Regia Emmanuelle Bercot, con Catherine Deneuve, Sara Forestier, Benoit Magimel e Rod Paradot. Nelle sale dal 19 novembre.
Di Irene Merli
Urla, voci sovrapposte, oggetti che volano. Un bambino di sei anni che sta giocando con le costruzioni sente tutto il bailamme attorno a lui e si ferma per osservare, lo sguardo stranito e indifeso. Siamo nell’ufficio di un giudice minorile e la madre lo sta per abbandonare lì’ con un fagotto di cose sue. La giovane ha un altro bambino al collo, e mal lo sopporta perché’ piange. figurarsi il più’ grande: mentre esce urla che non sa più’ cosa fare con lui e che e’ un delinquente.
Ritroviamo Malony, il delinquente, a 13 anni. Si trova nell’ufficio dello stesso giudice minorile, c’è ancora sua madre ma questa volta è lui a essere sotto accusa: ha rubato un auto per fare un giro a folle velocità, ovviamente senza patente. Ormai è un ragazzino molto problematico, ha fatto dentro e fuori da istituti.
La regista ce lo mostra costantemente irrequieto, abituato a usare la violenza come forma privilegiata di relazione, senza la minima capacità di affrontare una qualsiasi frustrazione o anche solo un “no”.

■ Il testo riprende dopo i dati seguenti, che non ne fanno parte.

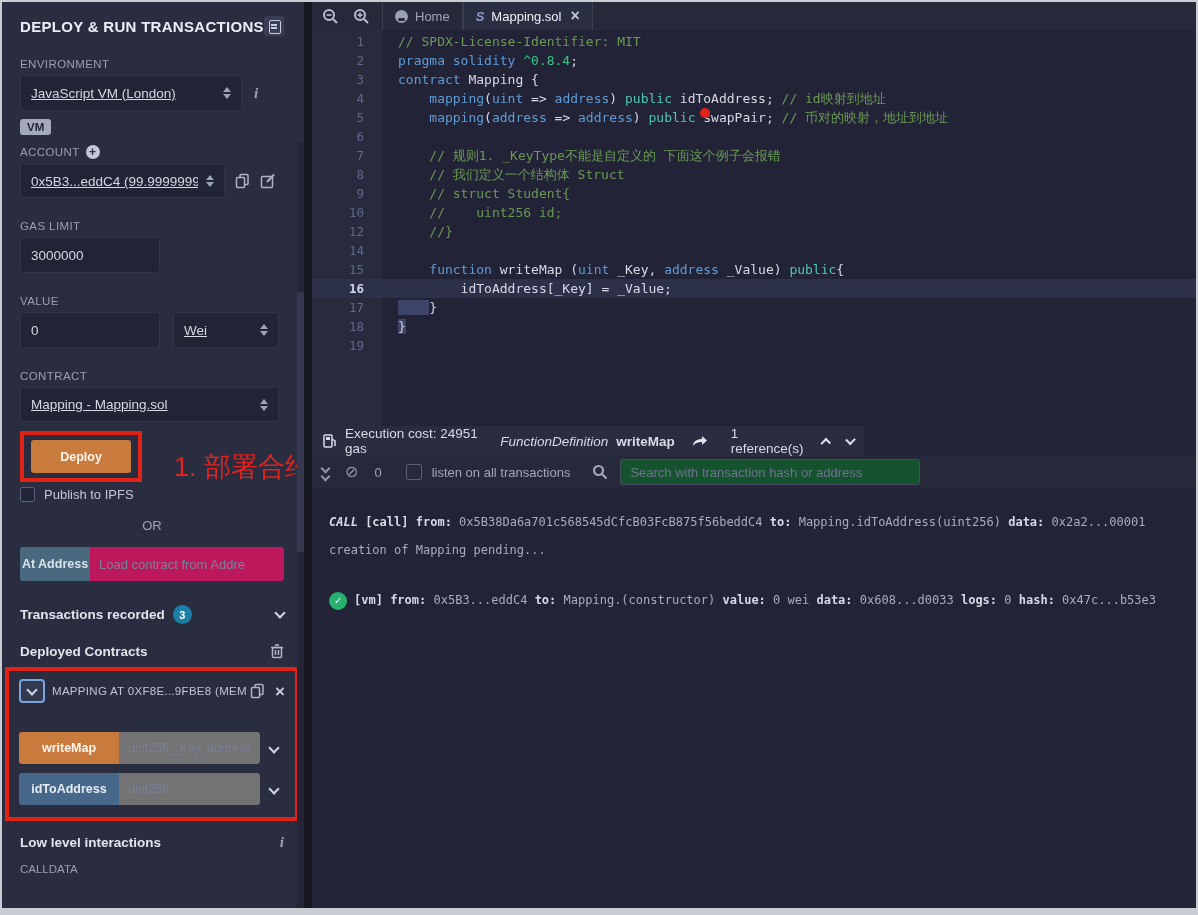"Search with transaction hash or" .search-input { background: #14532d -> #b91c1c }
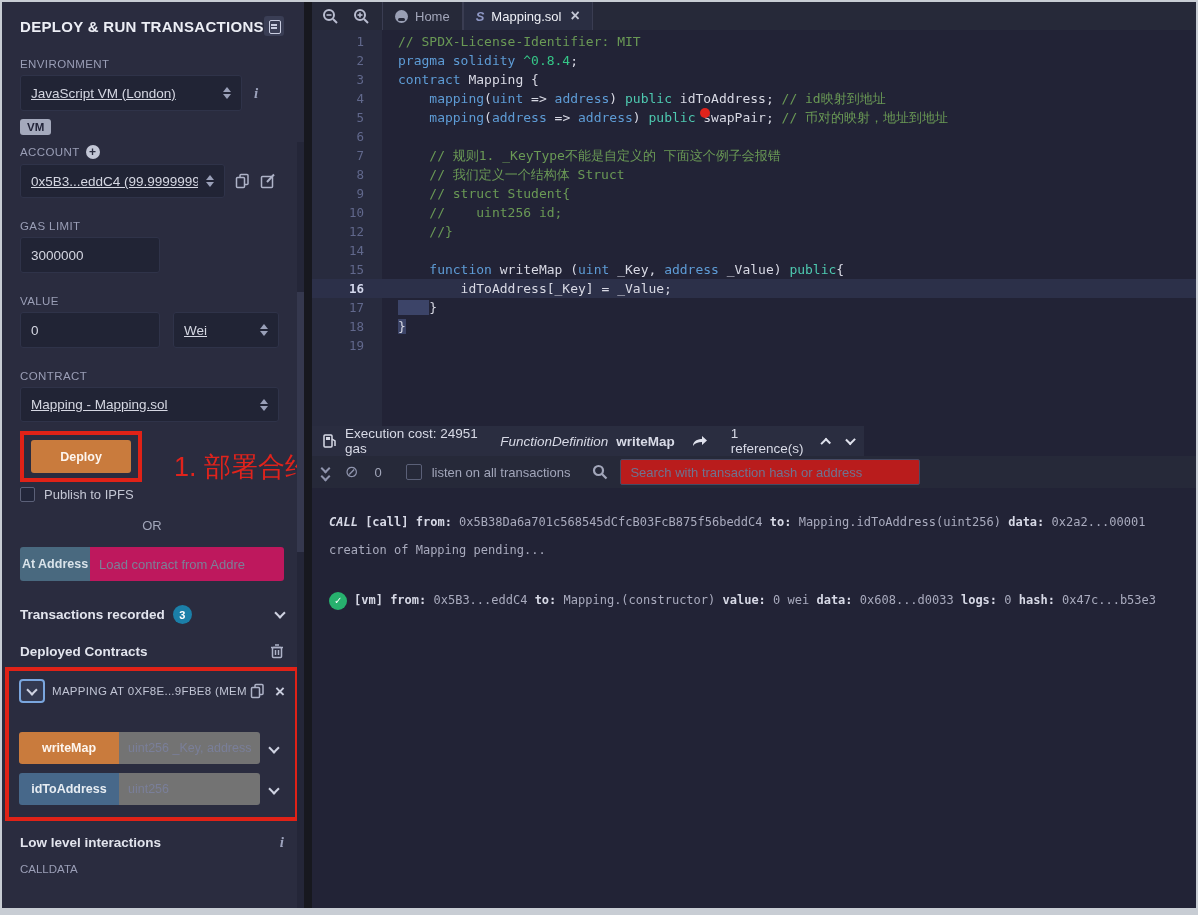"swapPair" div.fn-row { html: none -> <div> <button>swapPair</button> <input> <span></span> </div> }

Malony ci appare colmo di una rabbia pronta ad esplodere con un’accelerazione disarmante, per quanto in più occasioni tenti con tutte le sue forze di contenersi prima che la foga trabocchi.
La verità è che ha una bassissima autostima e neppure le attenzioni che gli rivolge Tess, la figlia di un’ insegnante di una delle comunità dove si tenta di aiutarlo, sembrano riuscire a rassicurarlo. Almeno all’inizio, perché poi…
“A testa alta” è un tentativo di mostrare nel modo più verosimile un percorso di formazione costantemente minato e rimesso in discussione da chi dovrebbe portarlo avanti. A volte Malony incontra adulti che non comprendono la voragine che di porta dentro o che si limitano ad applicare la legge, ma spesso è proprio lui a rifiutare le attenzioni, le opportunità e anche l’amore che gli vengono offerti, chiuso com’è nel senso di inadeguatezza.
Dietro le sue reazioni violente e autodistruttive c’è una richiesta inespressa d’aiuto, cui non sempre è umanamente facile corrispondere. Emmanuelle Bercot ci invita a fare almeno lo sforzo di capirne il senso.
E il suo è un film corale in cui ognuno ha la sua parte di sofferenza: c’è una giudice minorile che vede fallire uno dietro l’altro i suoi tentativi di recuperare il ragazzo, di cui può letteralmente decidere il destino, c’è una giovane madre che non sa occuparsi dei suoi figli, ma li ama e se li sente rubati dalle istituzioni, c’è un educatore dall’infanzia altrettanto difficile che dovrà toccare il fondo e poi risalire per aiutare l’ indisponente ragazzino che passa da diversi tentativi di riabilitazione: un centro di rieducazione, poi il carcere minorile e poi un altro centro ancora.
Raccontare un ragazzo veramente difficile non è impresa da poco, soprattutto sullo schermo. Qui in aiuto alla regista vengono un lungo lavoro di ricerca accanto a giudici minorili, educatori, assistenti sociali e una straordinaria performance del giovane protagonista, Rod Paradot , trovato in un centro professionale per apprendisti falegnami.
Ma andare in controtendenza e mostrare che certi drammi possono anche finire bene è costato cara alla Bercot, che con “A testa alta” all’ ultimo festival di Cannes si è guadagnata il freddissimo silenzio della stampa internazionale alla fine della proiezione.
Certo, dell’inquadratura finale avremmo fatto volentieri a meno: pecca di eccessivo trionfalismo, sembra uno spot alla giustizia francese. Ma almeno per chi scrive è un dazio che si può pagare, se il resto del film ci fa capire che questi casi disperati possono diventare impossibili se non interessano a nessuno. E che se non ci si arrende, per quanto difficile sia, almeno qualche volta una discesa senza fine può essere fermata. Perché nulla è scolpito nella pietra quando si tratta di un bambino, e la repressione non può essere la sola risposta, anche se è la più facile.